Conclusion- Cancer survivors showed a worse inflammation and coagulation profile compared to individuals without a history of (multiple myeloma) cancer. Overall mortality in long-term cancer survivors was increased independently of traditional CVRFs. These results underline the need to further investigate plasma biomarkers as complementary cardiovascular risk predictors in cancer survivors.”
“Cancer history has an important effect on mortality independent of cardiovascular (CV) risk factors...

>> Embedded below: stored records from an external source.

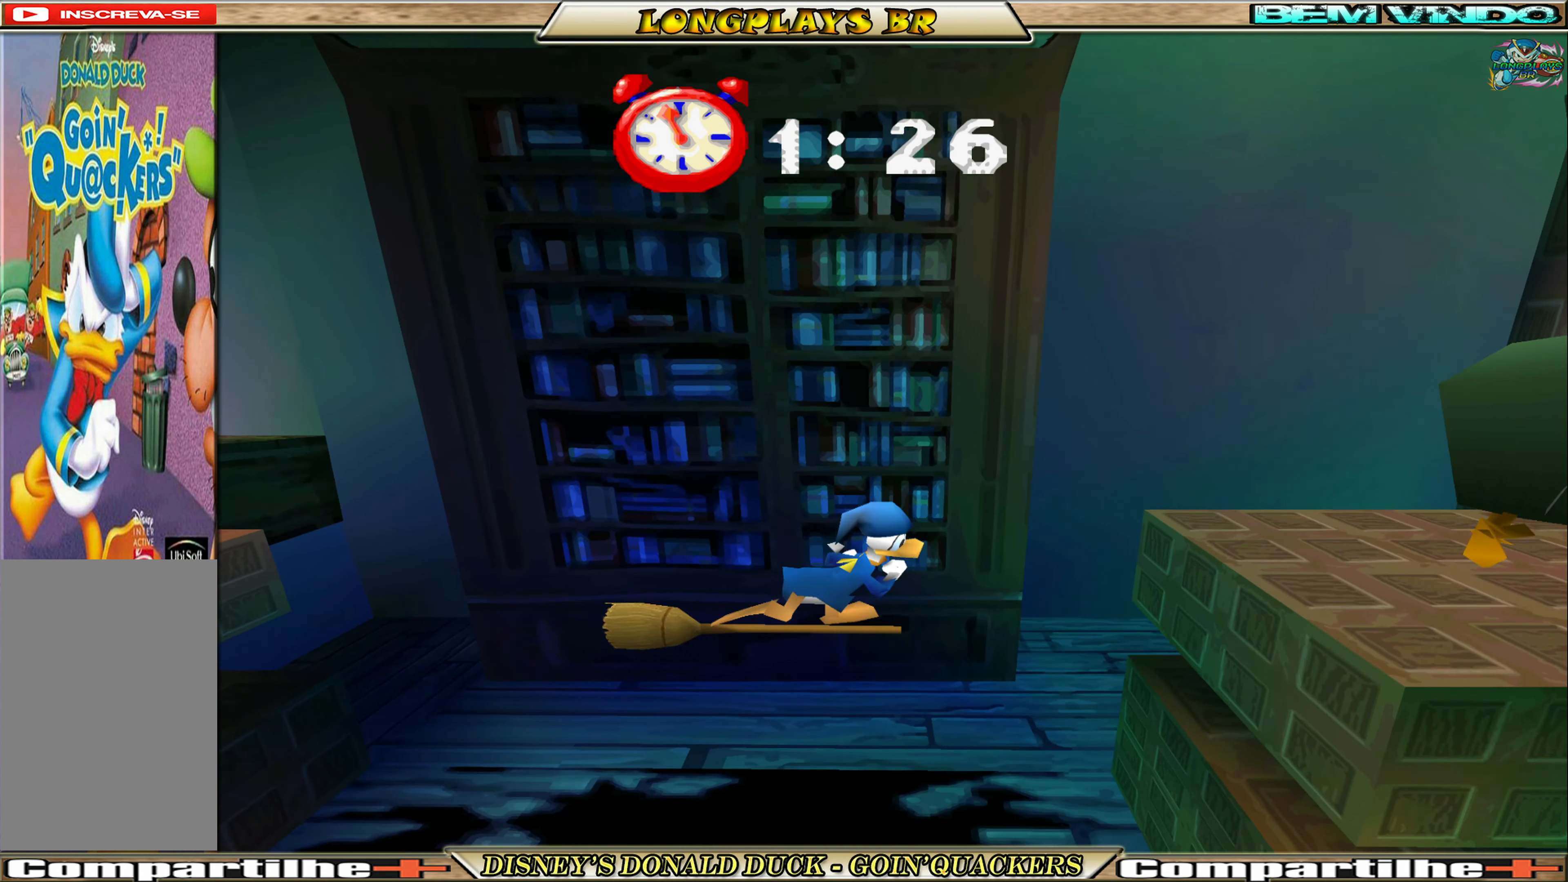
{"buttons": ["DPAD_RIGHT"], "left_stick": "center", "events": [[266, "A", "up"], [283, "A", "down"], [417, "A", "up"]]}
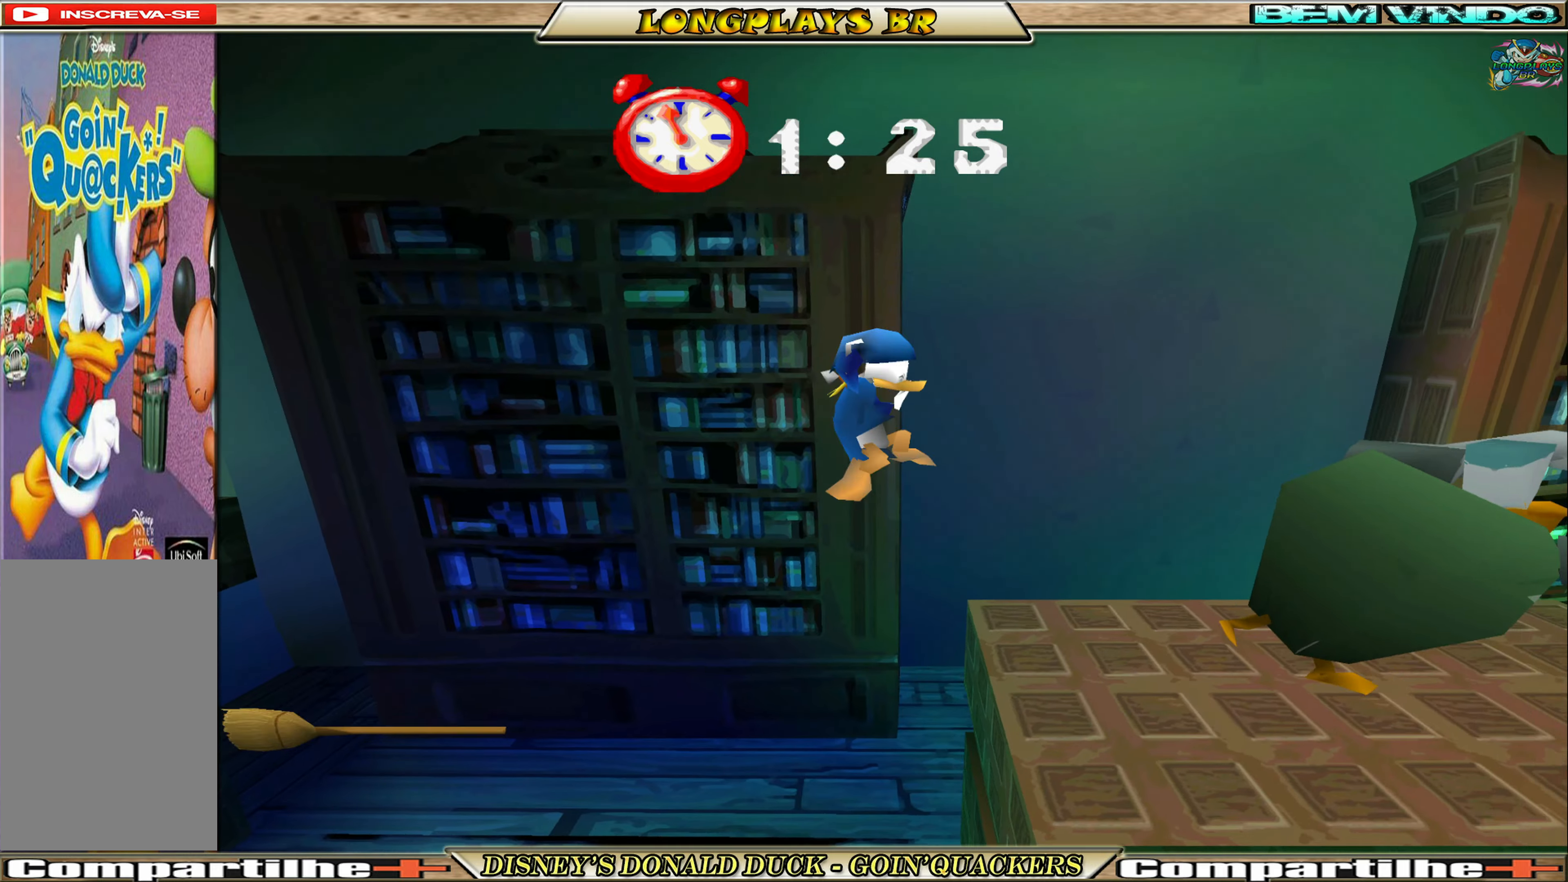
{"buttons": [], "left_stick": "center", "events": [[250, "DPAD_RIGHT", "up"]]}
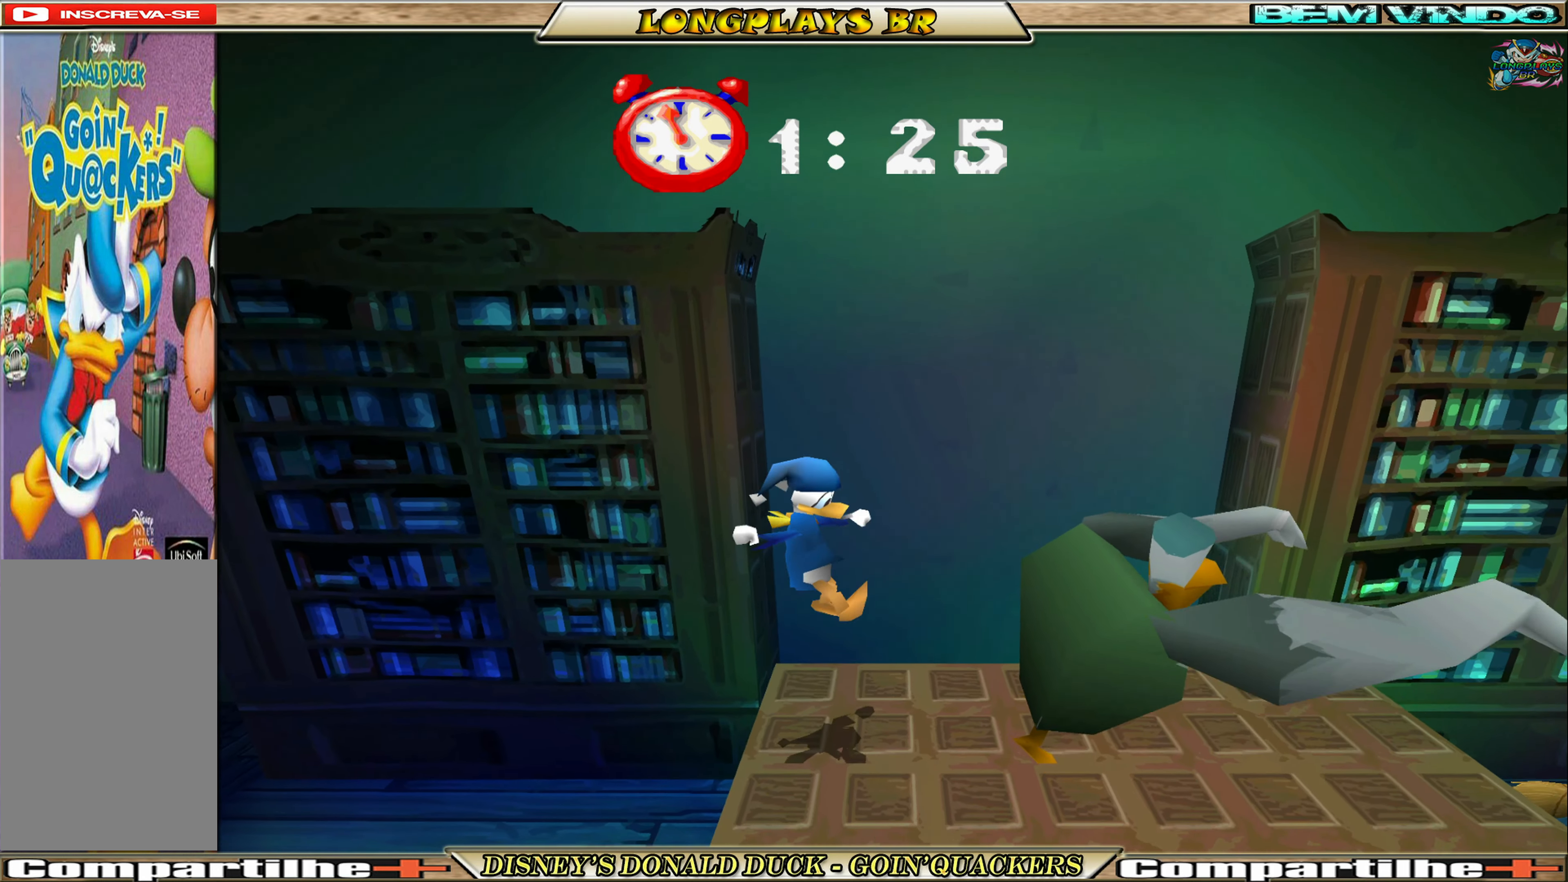
{"buttons": ["A", "DPAD_RIGHT"], "left_stick": "center", "events": [[283, "A", "down"], [417, "DPAD_RIGHT", "down"]]}
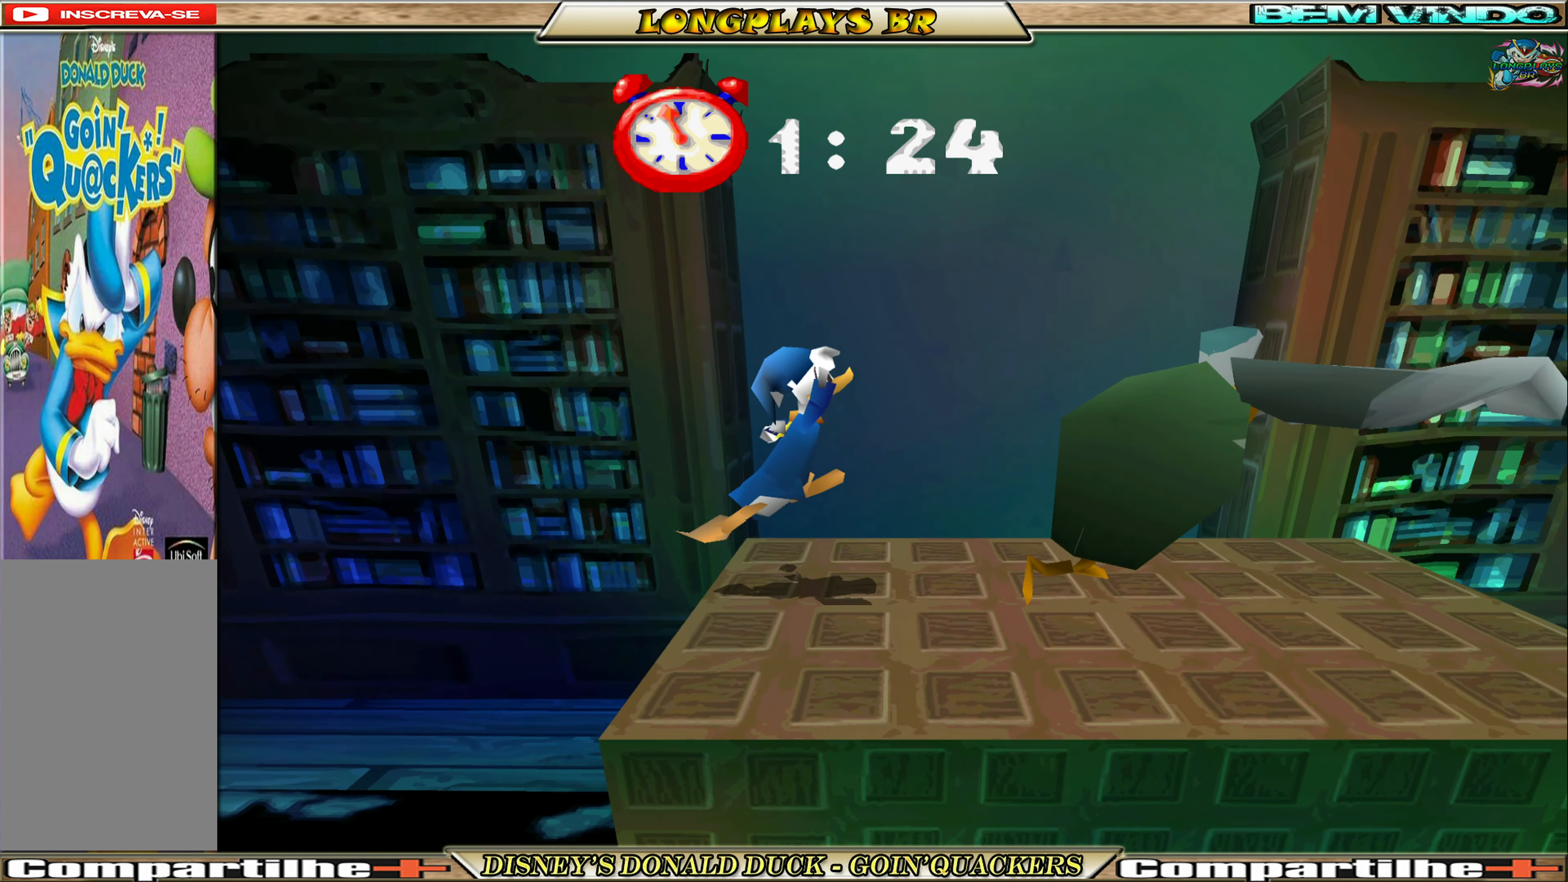
{"buttons": ["DPAD_RIGHT"], "left_stick": "center", "events": [[17, "A", "up"], [50, "A", "down"], [217, "A", "up"]]}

Marina Panova-Noeva, MD, Ph.D., from Johannes Gutenberg-University Mainz in Germany, and colleagues investigated traditional CV risk factors, including inflammation and coagulation profiles, in 723 long-term cancer survivors (cancer diagnosis of at least 5 years) and 13,626 individuals without a history of cancer.
The researchers found that history of cancer was associated with higher fibrinogen concentration, von Willebrand factor (vWf), and antithrombin activity, independent of CV risk factors and CVD. Compared with individuals with CVD without a cancer history, cancer survivors with CVD showed particularly high vWf activity. A long-term history of cancer is associated with 73% higher mortality, independent of CV risk factors. Cancer survivors’ increased mortality was dependent on fibrinogen concentration and vWf activity level.”